**What the exercise asks**: Please filter the data down to the lines that include the word "jegyek" and copy them.

[Data excerpts]

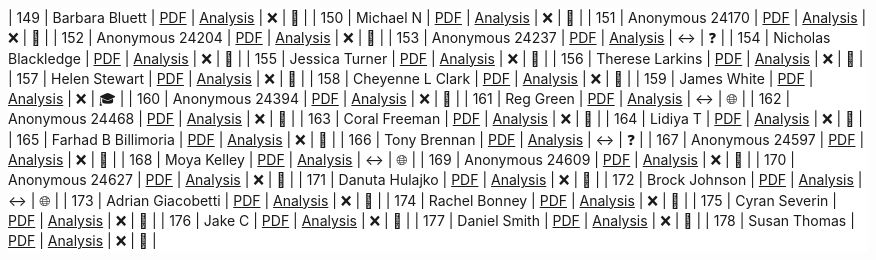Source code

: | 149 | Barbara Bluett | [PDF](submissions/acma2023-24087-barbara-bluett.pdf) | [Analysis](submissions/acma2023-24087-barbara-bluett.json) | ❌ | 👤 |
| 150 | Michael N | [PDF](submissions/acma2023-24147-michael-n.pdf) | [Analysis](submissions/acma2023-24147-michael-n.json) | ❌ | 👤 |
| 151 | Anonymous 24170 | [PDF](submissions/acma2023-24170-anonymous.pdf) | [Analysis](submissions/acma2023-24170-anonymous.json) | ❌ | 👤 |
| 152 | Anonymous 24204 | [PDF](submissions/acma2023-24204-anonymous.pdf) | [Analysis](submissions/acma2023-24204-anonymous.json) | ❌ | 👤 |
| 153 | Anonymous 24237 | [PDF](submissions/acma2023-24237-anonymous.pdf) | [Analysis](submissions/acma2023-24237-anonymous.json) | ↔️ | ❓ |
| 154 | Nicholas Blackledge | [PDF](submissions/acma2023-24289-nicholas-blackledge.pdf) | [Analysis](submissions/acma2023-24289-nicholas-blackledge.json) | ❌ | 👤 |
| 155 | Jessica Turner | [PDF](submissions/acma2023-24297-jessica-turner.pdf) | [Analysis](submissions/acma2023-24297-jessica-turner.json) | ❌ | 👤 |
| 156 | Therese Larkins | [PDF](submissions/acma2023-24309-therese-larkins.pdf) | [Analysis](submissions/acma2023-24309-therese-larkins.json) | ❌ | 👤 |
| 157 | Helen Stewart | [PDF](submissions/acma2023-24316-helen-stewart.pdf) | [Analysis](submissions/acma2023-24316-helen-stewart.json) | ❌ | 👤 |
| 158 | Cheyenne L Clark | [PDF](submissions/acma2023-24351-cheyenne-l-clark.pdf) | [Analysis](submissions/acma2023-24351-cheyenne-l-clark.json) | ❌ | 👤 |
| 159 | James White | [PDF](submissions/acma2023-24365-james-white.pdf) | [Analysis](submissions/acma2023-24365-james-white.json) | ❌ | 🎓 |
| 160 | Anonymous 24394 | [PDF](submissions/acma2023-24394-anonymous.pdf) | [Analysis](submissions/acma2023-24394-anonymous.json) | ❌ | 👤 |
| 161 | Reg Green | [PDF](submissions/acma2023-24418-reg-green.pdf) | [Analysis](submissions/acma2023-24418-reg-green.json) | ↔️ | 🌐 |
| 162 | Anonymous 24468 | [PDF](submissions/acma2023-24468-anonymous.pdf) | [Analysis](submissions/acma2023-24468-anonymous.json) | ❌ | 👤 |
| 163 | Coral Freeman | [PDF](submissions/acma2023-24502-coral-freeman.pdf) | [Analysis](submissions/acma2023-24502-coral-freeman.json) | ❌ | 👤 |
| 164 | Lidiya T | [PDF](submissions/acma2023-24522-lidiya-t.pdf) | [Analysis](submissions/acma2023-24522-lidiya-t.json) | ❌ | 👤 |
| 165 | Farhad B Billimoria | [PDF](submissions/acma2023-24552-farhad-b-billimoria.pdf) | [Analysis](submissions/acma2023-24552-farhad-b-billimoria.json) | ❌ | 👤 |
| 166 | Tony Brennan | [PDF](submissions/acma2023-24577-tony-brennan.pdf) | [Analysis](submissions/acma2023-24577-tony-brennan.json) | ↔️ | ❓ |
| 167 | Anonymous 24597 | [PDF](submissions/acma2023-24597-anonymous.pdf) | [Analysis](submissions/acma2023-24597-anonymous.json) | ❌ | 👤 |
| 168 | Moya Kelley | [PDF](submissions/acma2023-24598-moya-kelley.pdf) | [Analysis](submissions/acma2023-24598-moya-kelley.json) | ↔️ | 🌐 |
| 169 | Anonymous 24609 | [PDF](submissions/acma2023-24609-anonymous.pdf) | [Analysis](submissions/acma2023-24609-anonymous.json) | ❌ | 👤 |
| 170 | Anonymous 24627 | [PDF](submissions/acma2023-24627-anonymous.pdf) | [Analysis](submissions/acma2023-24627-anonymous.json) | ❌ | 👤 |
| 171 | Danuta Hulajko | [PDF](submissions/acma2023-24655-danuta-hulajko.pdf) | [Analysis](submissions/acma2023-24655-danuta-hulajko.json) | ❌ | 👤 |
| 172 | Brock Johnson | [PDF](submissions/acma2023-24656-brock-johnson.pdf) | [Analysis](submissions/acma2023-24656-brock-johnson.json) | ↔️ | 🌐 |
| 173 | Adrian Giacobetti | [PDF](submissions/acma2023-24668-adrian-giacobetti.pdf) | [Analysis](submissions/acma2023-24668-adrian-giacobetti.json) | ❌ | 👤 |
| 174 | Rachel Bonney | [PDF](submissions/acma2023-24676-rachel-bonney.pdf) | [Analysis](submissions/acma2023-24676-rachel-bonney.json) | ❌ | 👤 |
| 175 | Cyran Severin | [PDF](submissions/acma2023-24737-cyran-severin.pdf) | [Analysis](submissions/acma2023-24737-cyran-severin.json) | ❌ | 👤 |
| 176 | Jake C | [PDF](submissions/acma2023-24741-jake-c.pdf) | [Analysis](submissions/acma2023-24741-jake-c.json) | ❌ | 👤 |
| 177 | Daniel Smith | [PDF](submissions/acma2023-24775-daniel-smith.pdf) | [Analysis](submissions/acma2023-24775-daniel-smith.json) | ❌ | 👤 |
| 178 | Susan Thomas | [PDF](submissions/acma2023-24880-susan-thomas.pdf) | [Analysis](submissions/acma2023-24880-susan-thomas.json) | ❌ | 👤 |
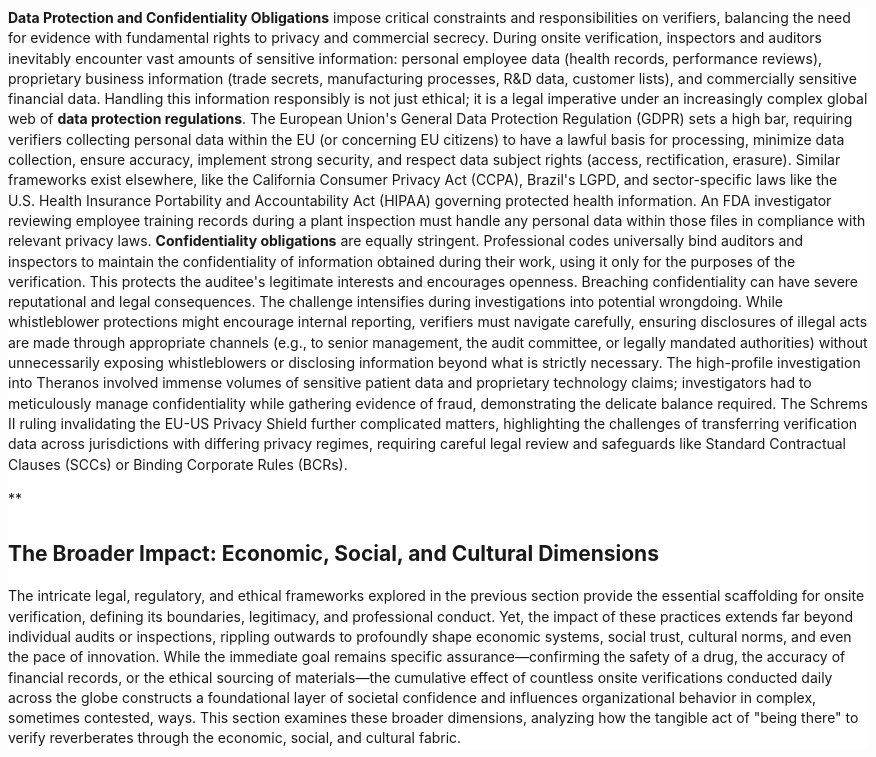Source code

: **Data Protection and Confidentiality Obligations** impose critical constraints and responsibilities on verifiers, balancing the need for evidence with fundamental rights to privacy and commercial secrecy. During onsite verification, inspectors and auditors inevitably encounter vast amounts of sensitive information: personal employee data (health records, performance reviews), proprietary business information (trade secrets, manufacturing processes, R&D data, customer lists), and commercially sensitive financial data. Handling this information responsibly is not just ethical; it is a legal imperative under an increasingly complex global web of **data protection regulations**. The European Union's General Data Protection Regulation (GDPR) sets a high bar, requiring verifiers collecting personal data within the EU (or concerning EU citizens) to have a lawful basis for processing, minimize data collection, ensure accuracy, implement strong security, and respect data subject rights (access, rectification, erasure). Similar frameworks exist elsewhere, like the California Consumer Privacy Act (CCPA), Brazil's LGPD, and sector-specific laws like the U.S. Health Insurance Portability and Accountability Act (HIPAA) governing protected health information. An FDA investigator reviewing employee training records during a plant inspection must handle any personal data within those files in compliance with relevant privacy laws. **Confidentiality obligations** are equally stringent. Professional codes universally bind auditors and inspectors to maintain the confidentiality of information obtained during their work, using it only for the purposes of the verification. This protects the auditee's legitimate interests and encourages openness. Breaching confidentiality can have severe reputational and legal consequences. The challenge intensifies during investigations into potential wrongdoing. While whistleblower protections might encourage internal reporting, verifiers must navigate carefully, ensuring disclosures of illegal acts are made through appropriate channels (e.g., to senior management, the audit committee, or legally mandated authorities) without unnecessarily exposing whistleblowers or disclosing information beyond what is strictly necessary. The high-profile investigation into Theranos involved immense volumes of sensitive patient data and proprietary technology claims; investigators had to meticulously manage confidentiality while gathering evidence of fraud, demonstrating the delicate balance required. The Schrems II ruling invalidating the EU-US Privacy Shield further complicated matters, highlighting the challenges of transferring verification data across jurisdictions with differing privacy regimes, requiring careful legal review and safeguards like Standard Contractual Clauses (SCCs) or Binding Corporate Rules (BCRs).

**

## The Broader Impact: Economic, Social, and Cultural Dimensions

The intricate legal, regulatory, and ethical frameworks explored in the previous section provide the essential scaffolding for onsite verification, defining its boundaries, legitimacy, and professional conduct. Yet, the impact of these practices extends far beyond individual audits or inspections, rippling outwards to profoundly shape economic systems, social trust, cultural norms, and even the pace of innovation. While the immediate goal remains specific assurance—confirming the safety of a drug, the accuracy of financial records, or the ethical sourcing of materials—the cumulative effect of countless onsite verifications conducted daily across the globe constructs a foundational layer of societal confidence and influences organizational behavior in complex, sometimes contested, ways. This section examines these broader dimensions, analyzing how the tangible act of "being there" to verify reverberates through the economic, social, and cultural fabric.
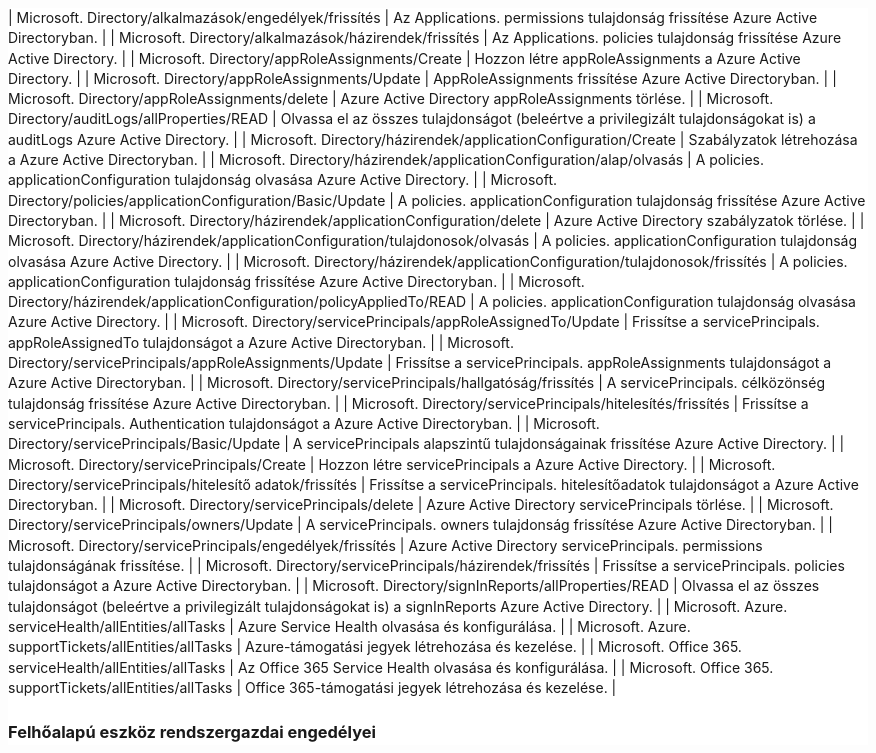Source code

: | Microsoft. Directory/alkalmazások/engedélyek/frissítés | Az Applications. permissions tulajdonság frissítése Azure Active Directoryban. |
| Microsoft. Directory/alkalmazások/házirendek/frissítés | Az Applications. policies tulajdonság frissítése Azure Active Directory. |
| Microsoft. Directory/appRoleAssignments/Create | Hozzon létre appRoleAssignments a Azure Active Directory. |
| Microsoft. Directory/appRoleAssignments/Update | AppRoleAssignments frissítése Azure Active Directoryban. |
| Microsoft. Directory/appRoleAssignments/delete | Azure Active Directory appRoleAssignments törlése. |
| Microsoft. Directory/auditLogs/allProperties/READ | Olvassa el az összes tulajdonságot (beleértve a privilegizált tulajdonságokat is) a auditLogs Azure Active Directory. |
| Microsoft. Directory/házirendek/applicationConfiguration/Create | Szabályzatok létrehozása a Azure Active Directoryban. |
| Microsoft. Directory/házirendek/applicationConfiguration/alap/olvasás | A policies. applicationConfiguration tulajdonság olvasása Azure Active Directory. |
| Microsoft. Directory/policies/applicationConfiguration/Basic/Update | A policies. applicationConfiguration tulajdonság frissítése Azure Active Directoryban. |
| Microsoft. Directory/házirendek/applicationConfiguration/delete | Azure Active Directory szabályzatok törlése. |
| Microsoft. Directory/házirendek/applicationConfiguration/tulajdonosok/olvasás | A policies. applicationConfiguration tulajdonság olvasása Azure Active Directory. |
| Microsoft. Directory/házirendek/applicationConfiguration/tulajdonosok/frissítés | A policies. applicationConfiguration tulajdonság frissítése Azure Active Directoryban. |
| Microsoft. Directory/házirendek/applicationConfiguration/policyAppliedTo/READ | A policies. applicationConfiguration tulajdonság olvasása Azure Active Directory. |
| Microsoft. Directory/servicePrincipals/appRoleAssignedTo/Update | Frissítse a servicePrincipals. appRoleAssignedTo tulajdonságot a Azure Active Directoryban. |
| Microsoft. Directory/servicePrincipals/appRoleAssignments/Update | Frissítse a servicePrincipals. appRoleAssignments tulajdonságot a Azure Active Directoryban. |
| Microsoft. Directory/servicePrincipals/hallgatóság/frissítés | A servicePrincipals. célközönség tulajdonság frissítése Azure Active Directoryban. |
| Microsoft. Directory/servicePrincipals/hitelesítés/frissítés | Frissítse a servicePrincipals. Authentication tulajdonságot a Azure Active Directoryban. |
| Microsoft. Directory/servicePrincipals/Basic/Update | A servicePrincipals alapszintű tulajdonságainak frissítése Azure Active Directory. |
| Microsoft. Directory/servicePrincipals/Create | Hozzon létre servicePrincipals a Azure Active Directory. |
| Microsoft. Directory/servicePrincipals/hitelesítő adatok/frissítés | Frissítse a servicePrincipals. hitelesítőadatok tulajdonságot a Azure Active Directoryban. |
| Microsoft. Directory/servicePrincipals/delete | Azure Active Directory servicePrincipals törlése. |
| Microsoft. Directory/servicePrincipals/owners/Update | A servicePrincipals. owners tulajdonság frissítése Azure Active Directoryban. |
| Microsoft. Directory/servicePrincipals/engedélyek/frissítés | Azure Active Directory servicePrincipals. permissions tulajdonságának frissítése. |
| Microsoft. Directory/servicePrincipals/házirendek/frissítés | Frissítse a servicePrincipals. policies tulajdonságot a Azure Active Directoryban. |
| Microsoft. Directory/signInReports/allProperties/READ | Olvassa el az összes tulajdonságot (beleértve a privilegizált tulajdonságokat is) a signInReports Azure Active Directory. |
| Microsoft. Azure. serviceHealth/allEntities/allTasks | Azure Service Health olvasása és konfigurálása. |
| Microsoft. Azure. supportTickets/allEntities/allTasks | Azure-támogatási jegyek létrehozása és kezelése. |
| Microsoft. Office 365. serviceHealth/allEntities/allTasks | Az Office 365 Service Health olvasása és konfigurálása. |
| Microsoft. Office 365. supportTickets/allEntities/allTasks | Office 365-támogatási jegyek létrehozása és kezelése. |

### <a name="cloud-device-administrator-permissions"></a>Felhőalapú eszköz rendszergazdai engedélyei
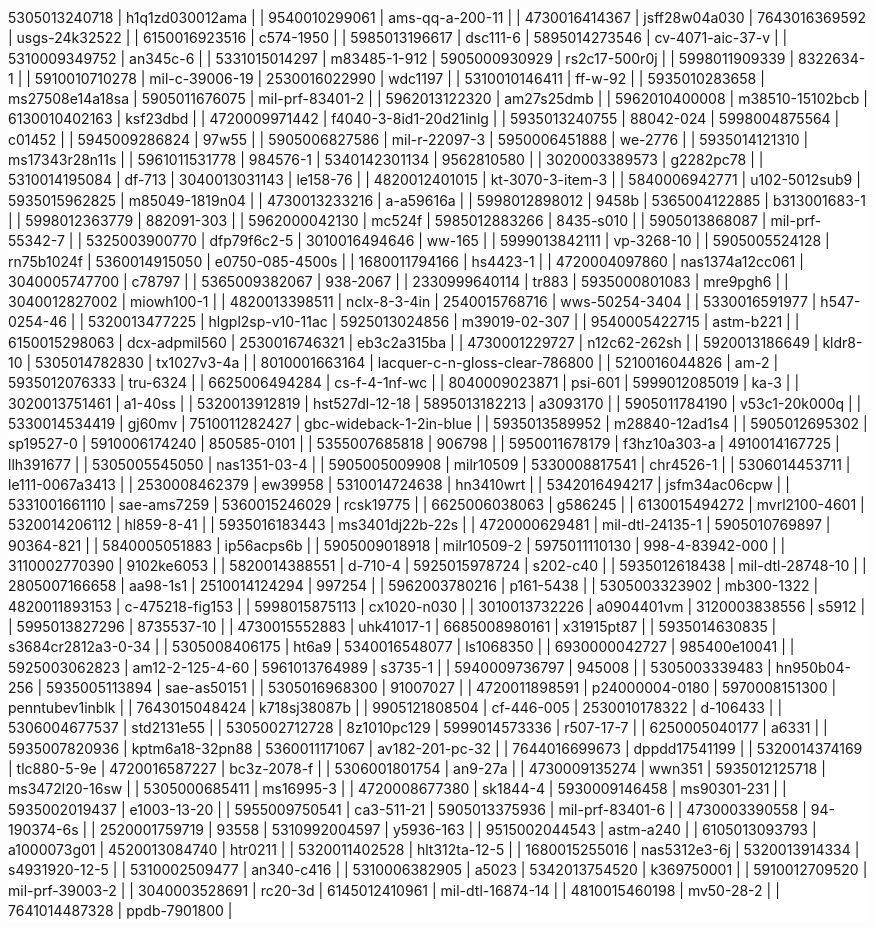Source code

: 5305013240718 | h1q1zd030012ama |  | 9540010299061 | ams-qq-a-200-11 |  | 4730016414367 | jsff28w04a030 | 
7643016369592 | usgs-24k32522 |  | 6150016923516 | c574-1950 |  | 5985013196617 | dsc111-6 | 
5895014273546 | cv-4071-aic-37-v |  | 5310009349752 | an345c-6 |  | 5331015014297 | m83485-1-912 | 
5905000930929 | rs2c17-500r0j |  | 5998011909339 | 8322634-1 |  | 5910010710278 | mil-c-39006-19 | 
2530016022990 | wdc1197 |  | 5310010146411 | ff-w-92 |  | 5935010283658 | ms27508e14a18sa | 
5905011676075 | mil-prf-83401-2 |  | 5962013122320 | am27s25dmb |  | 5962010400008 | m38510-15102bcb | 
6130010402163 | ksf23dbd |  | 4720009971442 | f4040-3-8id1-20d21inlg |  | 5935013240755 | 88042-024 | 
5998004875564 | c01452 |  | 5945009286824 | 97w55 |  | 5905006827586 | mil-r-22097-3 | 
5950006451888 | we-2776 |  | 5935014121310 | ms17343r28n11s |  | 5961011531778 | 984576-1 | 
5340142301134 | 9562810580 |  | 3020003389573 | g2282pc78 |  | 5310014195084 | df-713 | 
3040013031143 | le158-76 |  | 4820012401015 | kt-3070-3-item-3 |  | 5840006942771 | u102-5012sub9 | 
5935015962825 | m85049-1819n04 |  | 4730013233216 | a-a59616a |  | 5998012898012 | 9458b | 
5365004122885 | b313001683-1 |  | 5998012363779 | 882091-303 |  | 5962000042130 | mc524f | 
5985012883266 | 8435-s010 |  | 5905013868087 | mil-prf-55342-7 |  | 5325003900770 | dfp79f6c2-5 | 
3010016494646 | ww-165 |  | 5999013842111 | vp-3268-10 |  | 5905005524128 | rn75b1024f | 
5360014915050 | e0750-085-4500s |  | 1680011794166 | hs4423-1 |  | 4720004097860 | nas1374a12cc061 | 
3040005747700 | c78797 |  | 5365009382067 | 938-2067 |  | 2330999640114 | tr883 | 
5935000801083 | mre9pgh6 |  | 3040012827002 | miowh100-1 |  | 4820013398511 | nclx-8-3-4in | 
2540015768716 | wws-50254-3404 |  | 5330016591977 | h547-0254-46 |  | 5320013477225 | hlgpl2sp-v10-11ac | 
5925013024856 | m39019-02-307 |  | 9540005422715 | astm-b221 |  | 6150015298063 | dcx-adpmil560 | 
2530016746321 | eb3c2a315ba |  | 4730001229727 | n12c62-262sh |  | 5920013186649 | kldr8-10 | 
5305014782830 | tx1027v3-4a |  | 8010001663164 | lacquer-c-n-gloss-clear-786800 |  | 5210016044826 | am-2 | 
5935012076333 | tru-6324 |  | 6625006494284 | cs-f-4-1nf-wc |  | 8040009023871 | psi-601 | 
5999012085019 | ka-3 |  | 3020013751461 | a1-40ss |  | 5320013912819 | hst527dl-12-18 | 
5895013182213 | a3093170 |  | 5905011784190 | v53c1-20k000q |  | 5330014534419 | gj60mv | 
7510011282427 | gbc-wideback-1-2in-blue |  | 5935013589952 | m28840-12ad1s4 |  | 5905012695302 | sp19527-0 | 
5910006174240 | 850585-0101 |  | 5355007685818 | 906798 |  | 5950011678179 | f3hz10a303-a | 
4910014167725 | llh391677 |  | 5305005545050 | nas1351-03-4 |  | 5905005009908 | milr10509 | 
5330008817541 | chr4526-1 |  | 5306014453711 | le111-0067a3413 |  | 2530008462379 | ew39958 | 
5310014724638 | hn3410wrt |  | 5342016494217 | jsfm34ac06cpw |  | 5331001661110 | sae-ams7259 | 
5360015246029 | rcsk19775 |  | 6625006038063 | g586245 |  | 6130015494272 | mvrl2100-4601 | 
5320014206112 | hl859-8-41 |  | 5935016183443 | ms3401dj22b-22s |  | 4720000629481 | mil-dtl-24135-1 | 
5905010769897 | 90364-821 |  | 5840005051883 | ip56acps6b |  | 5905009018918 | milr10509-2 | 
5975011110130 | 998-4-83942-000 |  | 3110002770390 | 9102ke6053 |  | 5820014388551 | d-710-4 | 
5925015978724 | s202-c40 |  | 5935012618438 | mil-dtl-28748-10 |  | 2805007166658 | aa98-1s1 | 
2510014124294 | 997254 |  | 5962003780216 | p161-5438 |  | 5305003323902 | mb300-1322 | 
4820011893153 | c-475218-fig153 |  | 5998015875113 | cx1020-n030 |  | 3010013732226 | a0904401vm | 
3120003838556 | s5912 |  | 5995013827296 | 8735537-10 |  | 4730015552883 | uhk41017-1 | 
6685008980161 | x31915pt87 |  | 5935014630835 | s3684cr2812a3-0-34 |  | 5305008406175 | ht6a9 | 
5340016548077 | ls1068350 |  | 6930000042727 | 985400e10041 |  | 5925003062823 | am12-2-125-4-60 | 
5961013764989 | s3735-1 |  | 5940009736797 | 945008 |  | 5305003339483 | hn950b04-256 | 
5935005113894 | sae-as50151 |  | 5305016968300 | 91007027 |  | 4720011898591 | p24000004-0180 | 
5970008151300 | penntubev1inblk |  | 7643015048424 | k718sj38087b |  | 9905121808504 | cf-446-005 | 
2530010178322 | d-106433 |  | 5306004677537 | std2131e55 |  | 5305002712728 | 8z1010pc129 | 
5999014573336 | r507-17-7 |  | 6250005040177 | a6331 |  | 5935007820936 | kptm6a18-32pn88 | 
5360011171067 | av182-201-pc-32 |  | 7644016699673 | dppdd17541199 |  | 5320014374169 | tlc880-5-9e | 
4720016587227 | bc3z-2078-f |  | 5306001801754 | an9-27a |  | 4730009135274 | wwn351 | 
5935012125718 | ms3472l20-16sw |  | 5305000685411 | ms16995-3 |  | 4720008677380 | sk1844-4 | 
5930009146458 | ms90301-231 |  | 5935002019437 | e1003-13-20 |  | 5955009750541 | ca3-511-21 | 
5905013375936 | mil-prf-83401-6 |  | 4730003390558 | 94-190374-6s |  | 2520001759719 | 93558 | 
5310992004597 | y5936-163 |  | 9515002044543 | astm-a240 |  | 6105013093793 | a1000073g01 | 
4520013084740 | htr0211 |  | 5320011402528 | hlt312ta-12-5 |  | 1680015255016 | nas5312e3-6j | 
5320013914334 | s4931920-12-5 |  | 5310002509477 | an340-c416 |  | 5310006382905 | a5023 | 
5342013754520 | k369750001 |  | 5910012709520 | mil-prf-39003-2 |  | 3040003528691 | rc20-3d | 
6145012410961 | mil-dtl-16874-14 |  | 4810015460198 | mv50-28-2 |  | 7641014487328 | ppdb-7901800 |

[/Data excerpts]

**Expected answer**:
| Microsoft. Azure. supportTickets/allEntities/allTasks | Azure-támogatási jegyek létrehozása és kezelése. |
| Microsoft. Office 365. supportTickets/allEntities/allTasks | Office 365-támogatási jegyek létrehozása és kezelése. |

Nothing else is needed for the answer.